Given Einstein’s universally-acknowledged genius and the reputation for intractability still enjoyed by general relativity a century after its birth, this work is a paragon of clarity and simplicity of explication. It is very light on mathematics, only requiring basic algebra, and works almost entirely through illustrative models such as that of an observer on a moving train. Einstein was one of those who had been forced to rethink our universe based on the contradictions raised by the apparent anisotropy of the fixed speed of light in vacuo on a moving Earth. His solution was simple but profound, representing another Copernican revolution, in that he abandoned the twin presuppositions of fixed time and position. As he writes here, everything else in Special Relativity follows as a matter of simple logical consistency, and his new universe is perfectly coherent, if weird.

The General form extends this to the abandonment of a fixed coordinate system altogether, hence the name of “General Relativity”, but it entails some important further considerations. GR space is Gaussian rather than Euclidean. Its geometry is Riemann, and as a profound consequence we can infer that the Universe is finite but unbounded: Look far enough into distant space and you would see the back of your own head. Hereby is an important inconsistency arising out of Newtonian physics dissolved, as a Newtonian Universe would require a centre and a finite size; a sphere uniformly filled will at sufficient size exert infinite gravitational forces at its bounds. Our Universe can be unbounded and uniformly filled at the largest scales without contradiction. Gravity – and acceleration – also bend space. Measure pi by sitting on a spinning disk and measuring along the circumference and perpendicular across the axis and the foreshortening along the direction of motion will yield a lower than Euclidean value – space has curved for the fly on the wheel.
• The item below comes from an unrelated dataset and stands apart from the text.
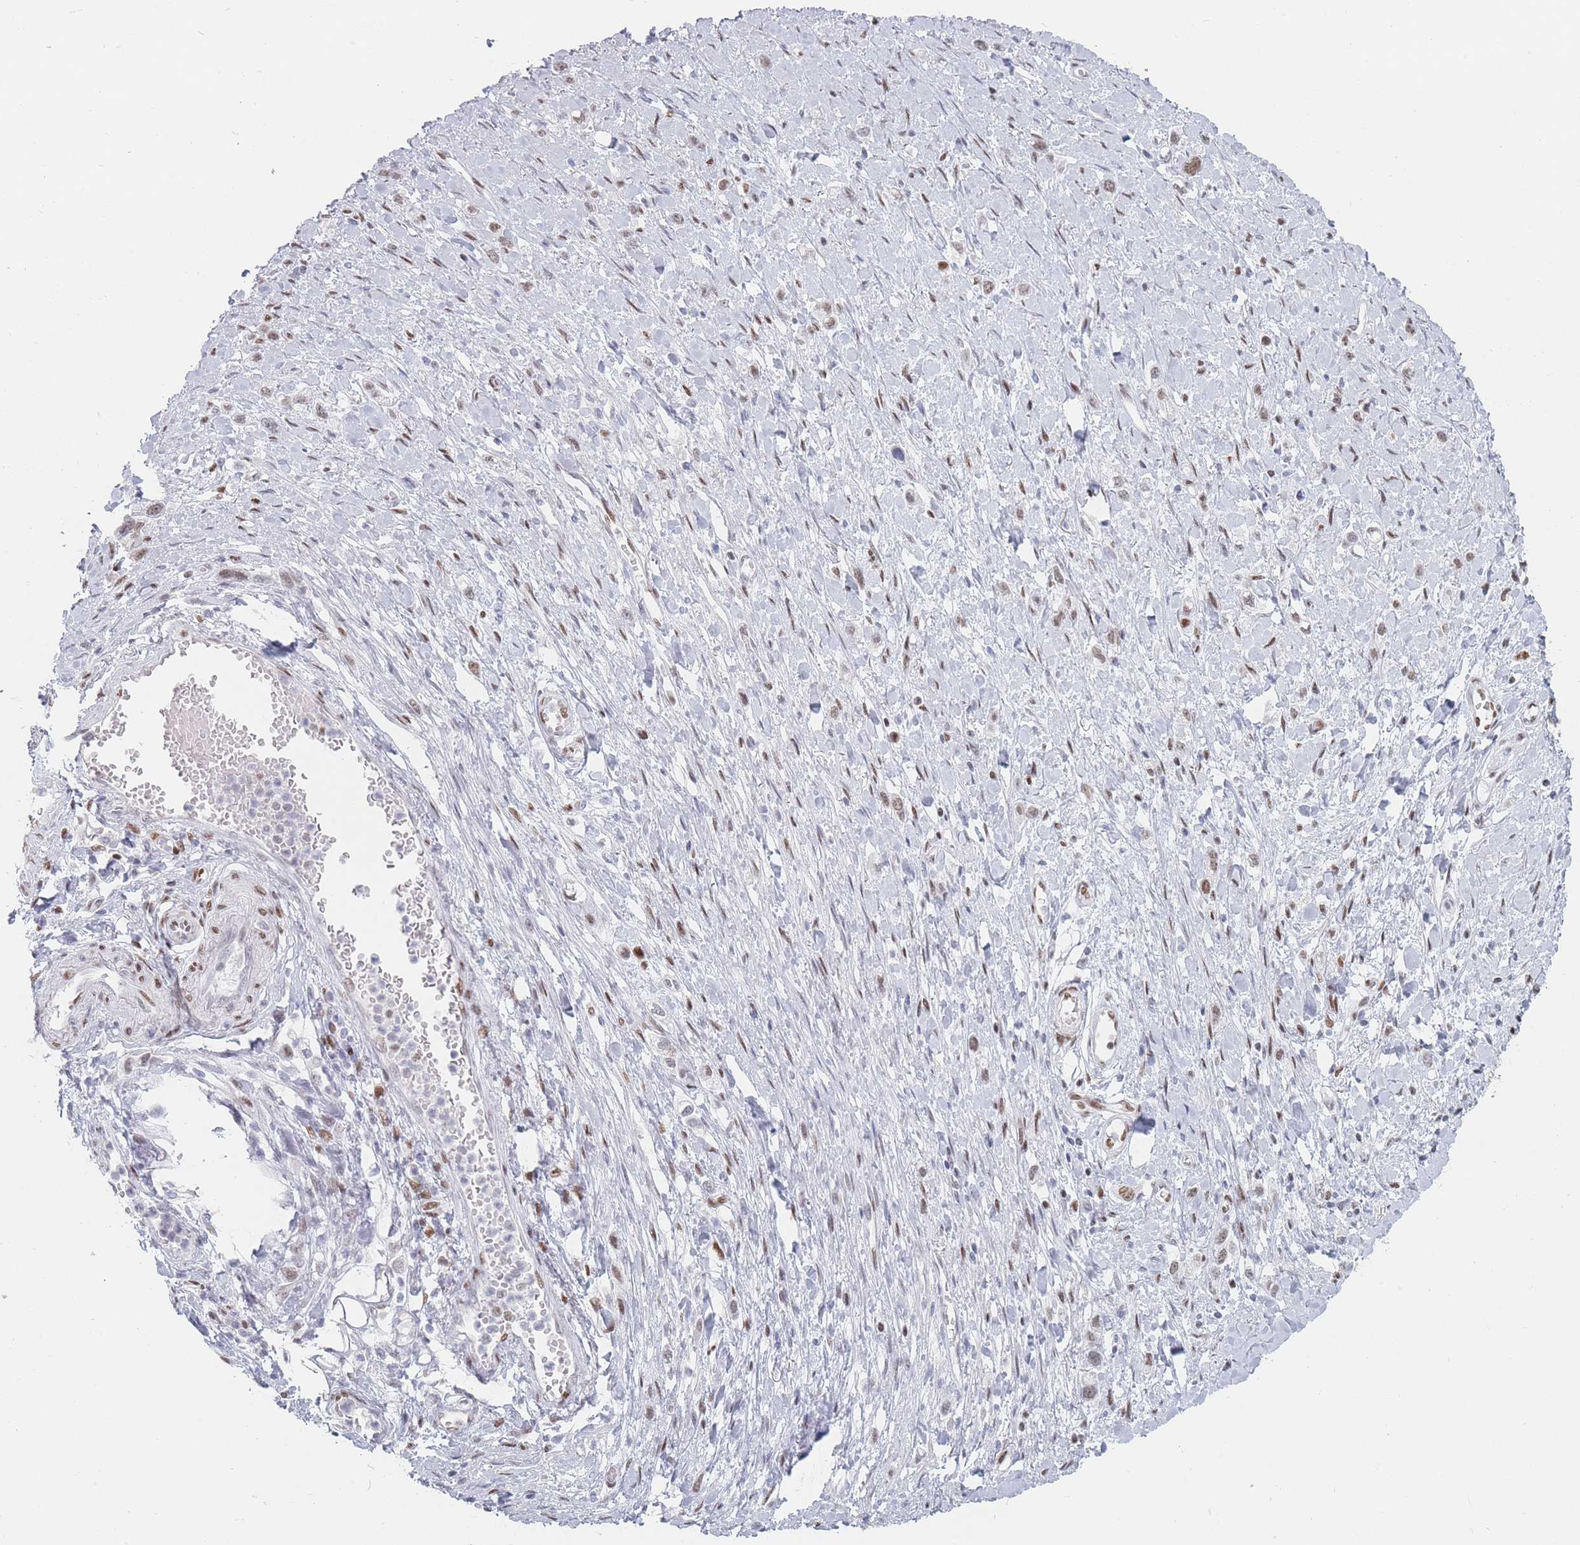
{"staining": {"intensity": "moderate", "quantity": "25%-75%", "location": "nuclear"}, "tissue": "stomach cancer", "cell_type": "Tumor cells", "image_type": "cancer", "snomed": [{"axis": "morphology", "description": "Adenocarcinoma, NOS"}, {"axis": "topography", "description": "Stomach"}], "caption": "Immunohistochemistry (IHC) of stomach adenocarcinoma demonstrates medium levels of moderate nuclear expression in approximately 25%-75% of tumor cells.", "gene": "SAFB2", "patient": {"sex": "female", "age": 65}}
Einstein’s work is unquestionably one of the two or three most successful in scientific history. He explains and predicts phenomena that could be observed at the time, such as the precession of Mercury’s orbit and the gravitational shift in the positions of stars close to the line-of-sight of the Sun. Yet he also makes predictions which could not have been observed at the time, and I think it is correct to say that all have since been confirmed. QED and QCD might compete with Relativity for predictive and explanatory power, but they were the work of many great minds. Einstein, along with perhaps Newton and Darwin, earns unique credit for being the single mind associated by history with the entire edifice, even if this picture is not entirely fair in all cases. It is a joy to find he also writes so gracefully.